When we think of mobile portals and numeric domains, the New Zealand company named WordDial first comes to mind. Since the 1990s, WordDial has been building a portfolio of thousands and thousands of generic dotcom wordnumber domains, or numeric domains that spell generic terms on a mobile keypad such as 6397.com (News) or 3462623.com (Finance). Many domains in WordDial's immense portfolio are featured on the company's free interlinked set of portals, which allow mobile customers to access a type of yellowpages to the mobile web.

According to a webpage spidered recently by Google, it appears that another company may launch a portal for seven of its generic dotcom wordnumbers. Skias Corporation, the first publicly-traded numeric domain company that was founded by Scott Smith, owns such generics as 66639.com (Money) and 32737.com (Fares), which will belong to the to-be-launched portal(s).

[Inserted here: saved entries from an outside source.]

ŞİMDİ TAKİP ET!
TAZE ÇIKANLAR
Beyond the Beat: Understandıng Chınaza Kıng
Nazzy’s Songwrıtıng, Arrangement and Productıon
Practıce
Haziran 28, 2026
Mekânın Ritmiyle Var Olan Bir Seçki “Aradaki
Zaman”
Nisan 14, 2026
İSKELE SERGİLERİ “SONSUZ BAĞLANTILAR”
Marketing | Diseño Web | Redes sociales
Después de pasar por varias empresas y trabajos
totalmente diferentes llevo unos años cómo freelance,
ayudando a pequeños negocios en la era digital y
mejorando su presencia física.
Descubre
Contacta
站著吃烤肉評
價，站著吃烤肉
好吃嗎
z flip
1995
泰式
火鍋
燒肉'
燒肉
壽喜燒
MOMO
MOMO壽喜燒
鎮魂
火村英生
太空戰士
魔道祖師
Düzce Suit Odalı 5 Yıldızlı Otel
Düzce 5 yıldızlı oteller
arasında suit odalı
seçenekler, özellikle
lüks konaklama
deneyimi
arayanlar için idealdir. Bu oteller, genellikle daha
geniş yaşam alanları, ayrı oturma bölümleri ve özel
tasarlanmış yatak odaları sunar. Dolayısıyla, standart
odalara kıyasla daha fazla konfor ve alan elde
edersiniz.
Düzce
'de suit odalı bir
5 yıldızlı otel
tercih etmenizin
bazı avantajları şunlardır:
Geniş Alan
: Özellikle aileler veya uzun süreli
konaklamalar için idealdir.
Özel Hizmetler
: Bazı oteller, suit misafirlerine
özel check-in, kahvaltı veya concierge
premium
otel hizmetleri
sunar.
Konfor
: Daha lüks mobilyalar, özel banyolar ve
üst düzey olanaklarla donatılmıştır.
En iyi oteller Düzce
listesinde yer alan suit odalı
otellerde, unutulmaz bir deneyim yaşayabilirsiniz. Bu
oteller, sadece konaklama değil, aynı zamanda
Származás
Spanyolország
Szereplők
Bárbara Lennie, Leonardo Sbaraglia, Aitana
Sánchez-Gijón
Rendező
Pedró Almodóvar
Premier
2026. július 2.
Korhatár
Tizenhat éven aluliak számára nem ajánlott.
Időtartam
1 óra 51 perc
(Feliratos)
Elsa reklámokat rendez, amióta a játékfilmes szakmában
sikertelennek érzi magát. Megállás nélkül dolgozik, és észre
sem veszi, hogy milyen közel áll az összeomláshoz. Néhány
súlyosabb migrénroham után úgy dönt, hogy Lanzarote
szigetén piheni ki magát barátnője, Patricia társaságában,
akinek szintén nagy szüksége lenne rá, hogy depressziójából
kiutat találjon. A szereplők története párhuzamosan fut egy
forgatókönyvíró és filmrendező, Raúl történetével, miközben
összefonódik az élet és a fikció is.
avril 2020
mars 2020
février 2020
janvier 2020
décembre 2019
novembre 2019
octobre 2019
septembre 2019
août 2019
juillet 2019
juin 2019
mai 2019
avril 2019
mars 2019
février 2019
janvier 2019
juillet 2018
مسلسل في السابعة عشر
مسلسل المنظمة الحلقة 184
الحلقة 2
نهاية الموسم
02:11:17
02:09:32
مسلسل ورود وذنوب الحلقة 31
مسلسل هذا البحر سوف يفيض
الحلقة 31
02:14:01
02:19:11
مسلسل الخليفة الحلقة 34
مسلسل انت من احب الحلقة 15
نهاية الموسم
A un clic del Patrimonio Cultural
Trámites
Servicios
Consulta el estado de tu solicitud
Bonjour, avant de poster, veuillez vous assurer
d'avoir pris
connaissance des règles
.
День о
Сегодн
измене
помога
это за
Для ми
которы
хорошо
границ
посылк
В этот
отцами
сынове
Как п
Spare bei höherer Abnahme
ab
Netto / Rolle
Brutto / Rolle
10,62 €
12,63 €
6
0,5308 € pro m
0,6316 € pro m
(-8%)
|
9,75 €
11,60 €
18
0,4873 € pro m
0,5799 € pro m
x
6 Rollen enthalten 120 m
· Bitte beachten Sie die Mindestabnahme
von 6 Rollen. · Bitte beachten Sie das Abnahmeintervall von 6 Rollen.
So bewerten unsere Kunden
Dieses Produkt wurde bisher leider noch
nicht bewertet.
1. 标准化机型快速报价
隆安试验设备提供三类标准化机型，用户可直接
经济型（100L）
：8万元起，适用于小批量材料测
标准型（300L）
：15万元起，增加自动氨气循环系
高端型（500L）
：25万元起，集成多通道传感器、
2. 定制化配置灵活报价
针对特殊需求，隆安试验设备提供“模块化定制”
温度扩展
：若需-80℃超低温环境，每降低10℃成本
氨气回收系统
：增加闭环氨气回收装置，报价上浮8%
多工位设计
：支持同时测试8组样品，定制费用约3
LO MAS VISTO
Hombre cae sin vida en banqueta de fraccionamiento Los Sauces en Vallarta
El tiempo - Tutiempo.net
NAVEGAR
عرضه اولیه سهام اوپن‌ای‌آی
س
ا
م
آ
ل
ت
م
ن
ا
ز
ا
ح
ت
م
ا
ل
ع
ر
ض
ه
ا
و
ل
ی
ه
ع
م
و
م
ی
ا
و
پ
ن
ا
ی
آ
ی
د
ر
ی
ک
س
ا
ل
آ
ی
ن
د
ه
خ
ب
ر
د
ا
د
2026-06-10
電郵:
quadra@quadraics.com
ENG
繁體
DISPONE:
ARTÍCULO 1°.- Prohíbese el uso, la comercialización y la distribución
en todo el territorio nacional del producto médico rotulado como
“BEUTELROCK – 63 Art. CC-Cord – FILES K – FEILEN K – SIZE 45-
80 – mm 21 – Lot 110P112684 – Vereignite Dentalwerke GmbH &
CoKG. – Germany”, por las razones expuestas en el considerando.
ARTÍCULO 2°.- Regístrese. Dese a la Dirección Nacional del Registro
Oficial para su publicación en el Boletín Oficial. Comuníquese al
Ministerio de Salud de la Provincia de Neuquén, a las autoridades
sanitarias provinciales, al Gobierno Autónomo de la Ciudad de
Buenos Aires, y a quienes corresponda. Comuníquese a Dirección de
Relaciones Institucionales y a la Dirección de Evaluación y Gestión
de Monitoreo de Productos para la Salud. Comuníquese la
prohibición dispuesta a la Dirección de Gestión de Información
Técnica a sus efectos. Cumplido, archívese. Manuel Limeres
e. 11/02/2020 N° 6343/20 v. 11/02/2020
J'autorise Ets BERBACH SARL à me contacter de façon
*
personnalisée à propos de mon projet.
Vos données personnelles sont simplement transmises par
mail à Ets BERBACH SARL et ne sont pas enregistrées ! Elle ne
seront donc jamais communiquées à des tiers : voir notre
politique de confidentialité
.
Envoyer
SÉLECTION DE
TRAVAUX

Smith knows he has a good thing with these domains. Few numeric domain investors own domains that spell generic words since probably over 90% of the best of these are owned by WordDial, which appears to be highly resistant to selling them. It's hard to know what kind of success privately-held WordDial has had with its portals. Therefore, it's hard to know how much success Smith's public corporation will have with its version of the portal revenue model for numeric domains.

One thing, however, is for certain: when the numeric domain boat comes in, and mobile users begin visiting 66639.com over Forbes.com and 6397.com over Cnn.com, both Smith and WordDial will be hearing two sounds.